Speaking as a moderator at a large-ish Mac community, I can tell you that you get banned quicker than you can blink if you show-up in a forum, join, and then toss-out a "check out my cool app" post as your first post. So, don't go that route.
posted by Thorzdad at 12:14 PM on July 12, 2011

Response by poster: griphus, we didn't make an app Page (I think that's what you mean), but our company does have a page. Do you think it'd be worthwhile? I feel like it would only preach to the converted/already saturated market of friends.
posted by Brainy at 12:14 PM on July 12, 2011

Response by poster: Thorzdad, I DEFINITELY have been avoiding doing that. If fact the one forum I did post on was one where I had been a member for years....and it got reported as spam until a moderator said that long standing members SHOULD be able to talk about their projects. Ended up working out positively with a groundswelling of support and a lot of helpful feedback.

But yes, I should have said in my OP "without being an annoying spammer". Even going through official submit-for-review channels makes me feel like one.
posted by Brainy at 12:17 PM on July 12, 2011

I'm in your boat, and am also trying out various things. Haven't settled on a strategy yet. One thing I did find out though, nobody ever clicks on banner ads. So don't waste your money.
posted by tempythethird at 2:01 PM on July 12, 2011

Response by poster: tempythethird, we are just doing a small trial (not my decision) and I'm actually thinking that people won't click on it, but just knowing about it might help a little.

Records:

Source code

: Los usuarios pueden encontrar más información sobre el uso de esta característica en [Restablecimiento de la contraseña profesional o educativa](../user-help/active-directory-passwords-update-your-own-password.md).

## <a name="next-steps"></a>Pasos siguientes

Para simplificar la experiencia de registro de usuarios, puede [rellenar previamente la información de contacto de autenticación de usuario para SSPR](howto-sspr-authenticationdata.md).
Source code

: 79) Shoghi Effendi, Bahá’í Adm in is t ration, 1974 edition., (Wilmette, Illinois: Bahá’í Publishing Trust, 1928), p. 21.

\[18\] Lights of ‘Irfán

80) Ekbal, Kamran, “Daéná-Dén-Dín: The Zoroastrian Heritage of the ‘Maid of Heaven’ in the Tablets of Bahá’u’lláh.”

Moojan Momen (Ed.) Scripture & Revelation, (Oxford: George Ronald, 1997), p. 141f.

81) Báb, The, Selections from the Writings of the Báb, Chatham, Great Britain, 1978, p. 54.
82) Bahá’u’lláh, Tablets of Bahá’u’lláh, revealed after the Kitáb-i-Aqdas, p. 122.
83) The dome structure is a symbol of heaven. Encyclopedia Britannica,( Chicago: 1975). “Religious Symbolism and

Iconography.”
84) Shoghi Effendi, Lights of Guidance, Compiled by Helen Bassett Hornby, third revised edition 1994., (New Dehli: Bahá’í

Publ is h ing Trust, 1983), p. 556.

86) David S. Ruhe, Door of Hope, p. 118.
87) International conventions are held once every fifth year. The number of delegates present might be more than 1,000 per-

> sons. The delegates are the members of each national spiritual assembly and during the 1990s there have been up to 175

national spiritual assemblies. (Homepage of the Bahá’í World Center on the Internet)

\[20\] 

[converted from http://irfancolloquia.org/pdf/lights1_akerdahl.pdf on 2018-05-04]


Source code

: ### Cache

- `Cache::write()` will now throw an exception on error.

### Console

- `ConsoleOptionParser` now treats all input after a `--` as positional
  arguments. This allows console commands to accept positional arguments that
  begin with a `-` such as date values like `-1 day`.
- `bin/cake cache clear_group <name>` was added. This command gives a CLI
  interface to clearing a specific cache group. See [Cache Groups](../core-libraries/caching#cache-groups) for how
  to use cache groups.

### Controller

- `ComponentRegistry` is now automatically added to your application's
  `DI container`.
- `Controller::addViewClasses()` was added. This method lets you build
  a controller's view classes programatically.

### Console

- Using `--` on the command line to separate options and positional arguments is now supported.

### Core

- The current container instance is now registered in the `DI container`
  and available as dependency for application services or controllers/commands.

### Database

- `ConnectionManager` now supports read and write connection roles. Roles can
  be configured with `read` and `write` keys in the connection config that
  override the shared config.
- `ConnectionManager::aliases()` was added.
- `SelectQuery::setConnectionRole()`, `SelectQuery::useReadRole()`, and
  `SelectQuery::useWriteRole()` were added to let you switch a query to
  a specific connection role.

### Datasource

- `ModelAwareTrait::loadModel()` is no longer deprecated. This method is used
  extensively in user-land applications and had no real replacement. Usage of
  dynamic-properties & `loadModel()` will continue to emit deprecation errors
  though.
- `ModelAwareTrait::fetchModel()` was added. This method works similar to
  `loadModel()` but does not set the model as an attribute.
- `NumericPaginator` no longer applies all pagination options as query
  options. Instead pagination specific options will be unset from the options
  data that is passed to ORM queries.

Task list:
1. Condense the paragraph of the forum thread that begins "Thorzdad, I DEFINITELY have been avoiding doing that" into a shorter version that keeps its main facts.
2. Reproduce a passage of the forum thread word for word: begin at the words "Response by poster: Thorzdad, I" and stop after the words "feel like one.".
The entries are drawn from a different source than the forum thread.

Exercise answers:
1. The poster has avoided that practice. The one forum where they did post was one they had belonged to for years. The post was reported as spam until a moderator said long-standing members should be able to talk about their projects. In the end it drew a wave of support and plenty of helpful feedback.

2.
Response by poster: Thorzdad, I DEFINITELY have been avoiding doing that. If fact the one forum I did post on was one where I had been a member for years....and it got reported as spam until a moderator said that long standing members SHOULD be able to talk about their projects. Ended up working out positively with a groundswelling of support and a lot of helpful feedback.

But yes, I should have said in my OP "without being an annoying spammer". Even going through official submit-for-review channels makes me feel like one.